Whether independent instructions come in the same or different streams, they hide memory and pipeline latencies. "
在 "Kernel Launch Overhead" 方面,文章作者测试结果如下:
"The minimum time to asynchronously invoke a GPU kernel using either the low-level or the high-level CUDA API was 3–7 μs across a variety of systems equipped with different GPUs, operating systems and CUDA versions. This was measured by asynchronously invoking the same kernel a very large number of times and synchronizing once at the end. The program used was the simplest possible, such as copying one word from one location in the GPU memory to another. This ensures that the program runtime does not contribute substantially to the overall time. The time increases to 10–14 μs when synchronizing at each kernel invocation. This shows the expense of synchronization.

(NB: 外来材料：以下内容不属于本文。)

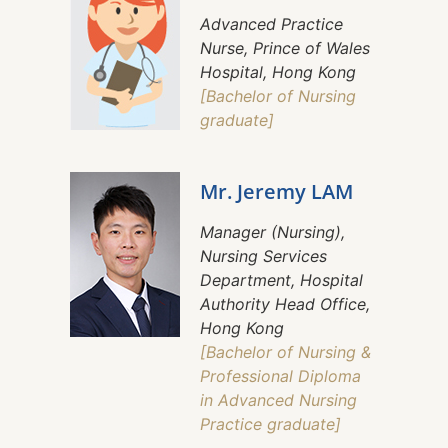
Advanced Practice
Nurse, Prince of Wales
Hospital, Hong Kong
[Bachelor of Nursing
graduate]
Mr. Jeremy LAM
Manager (Nursing),
Nursing Services
Department, Hospital
Authority Head Office,
Hong Kong
[Bachelor of Nursing &
Professional Diploma
in Advanced Nursing
Practice graduate]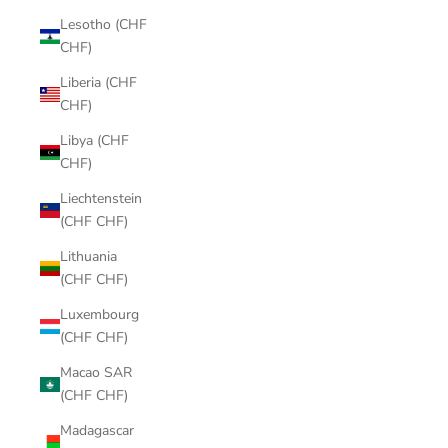
Lesotho (CHF
CHF)
Liberia (CHF
CHF)
Libya (CHF
CHF)
Liechtenstein
(CHF CHF)
Lithuania
(CHF CHF)
Luxembourg
(CHF CHF)
Macao SAR
(CHF CHF)
Madagascar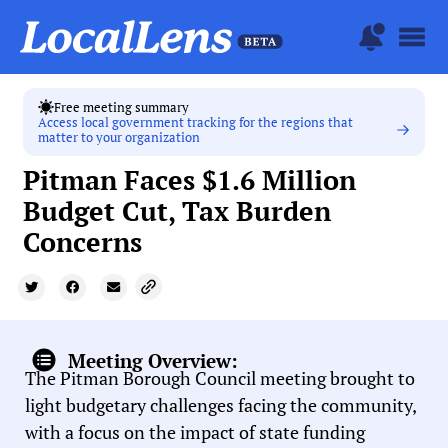
Free meeting summary
Access local government tracking for the regions that
matter to your organization
Pitman Faces $1.6 Million
Budget Cut, Tax Burden
Concerns
Meeting Overview:
The Pitman Borough Council meeting brought to
light budgetary challenges facing the community,
with a focus on the impact of state funding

To ensure that we do not sacrifice performance by choosing CUDA for programming the GPU we also measured the overheads in DirectX 9.0c, which is a mature graphics API widely used in computer games. The timings were 7–8 μs for invocation alone and 20–23 μs for invocation with synchronization (synchronization is required when computing with DirectX to ensure correctness, but not in CUDA). This indicates that CUDA is as efficient as or better than DirectX in terms of the
launch overhead."
在 "CPU-GPU Data Transfers" 方面,有这样的测试结果:
"Our primary system is equipped with a PCIe 1.1 x16 interface that bounds the bandwidth of the CPU-GPU link by 4 GiB/s. We found that transferring contiguous pieces of data with sizes from 1 byte to 100 MB long across this link using pinned memory takes about:
Time=11 μs+[(bytes transferred)/3.3GB/s]
This fits the measured data within a few percent. Similar fitting on other systems yielded similar accuracy with different numbers, such as 10–17 μs overheads and 2.2–3.4 GB/s bandwidths.
When using two GPUs in the system, transfer to the second GPU run only at up to 1.8GB/s, i.e. about what one may expect from PCIe 1.1 x8. This result was obtained when using various x16 slots in the nForce 680i SLI motherboard.

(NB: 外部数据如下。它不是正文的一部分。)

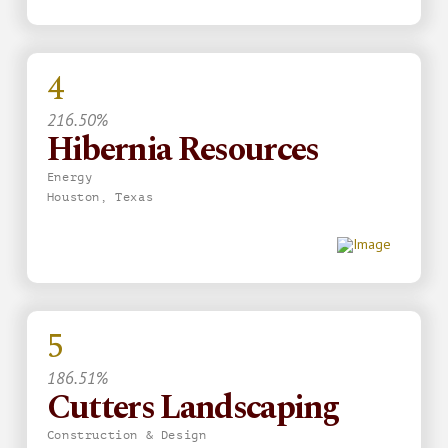
4
216.50%
Hibernia Resources
Energy
Houston, Texas
5
186.51%
Cutters Landscaping
Construction & Design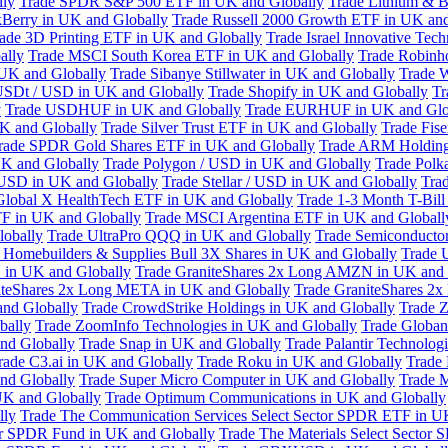
lly
Trade SPDR S&P 500 ETF in UK and Globally
Trade Lithium & B
kBerry in UK and Globally
Trade Russell 2000 Growth ETF in UK and
ade 3D Printing ETF in UK and Globally
Trade Israel Innovative Te
ally
Trade MSCI South Korea ETF in UK and Globally
Trade Robinh
 UK and Globally
Trade Sibanye Stillwater in UK and Globally
Trade W
USDt / USD in UK and Globally
Trade Shopify in UK and Globally
Tr
y
Trade USDHUF in UK and Globally
Trade EURHUF in UK and Glo
UK and Globally
Trade Silver Trust ETF in UK and Globally
Trade Fis
rade SPDR Gold Shares ETF in UK and Globally
Trade ARM Holding
K and Globally
Trade Polygon / USD in UK and Globally
Trade Polk
 USD in UK and Globally
Trade Stellar / USD in UK and Globally
Tra
Global X HealthTech ETF in UK and Globally
Trade 1-3 Month T-Bil
F in UK and Globally
Trade MSCI Argentina ETF in UK and Globall
obally
Trade UltraPro QQQ in UK and Globally
Trade Semiconductor
 Homebuilders & Supplies Bull 3X Shares in UK and Globally
Trade 
 in UK and Globally
Trade GraniteShares 2x Long AMZN in UK and 
iteShares 2x Long META in UK and Globally
Trade GraniteShares 2
and Globally
Trade CrowdStrike Holdings in UK and Globally
Trade Z
bally
Trade ZoomInfo Technologies in UK and Globally
Trade Globan
and Globally
Trade Snap in UK and Globally
Trade Palantir Technolog
rade C3.ai in UK and Globally
Trade Roku in UK and Globally
Trade
nd Globally
Trade Super Micro Computer in UK and Globally
Trade 
UK and Globally
Trade Optimum Communications in UK and Globally
lly
Trade The Communication Services Select Sector SPDR ETF in U
tor SPDR Fund in UK and Globally
Trade The Materials Select Sector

Operating with two GPUs concurrently poses new difficulties. CUDA requires attaching each CPU thread to a fixed GPU context, so multiple CPU threads must be created. According to our experience, pinning of memory is effective only with the GPU context that performed the memory allocation. Other GPU contexts perform at non-pinned rates when operating with this memory space. So, if two GPU contexts run transfers across the same main memory locations, at least one of the contexts will run at the non-pinned transfer rate, which is about 2x lower.
Benchmarks on a few different machines with PCIe 2.0 x16 have shown 3.9–6.1 GB/s transfer rates." |
|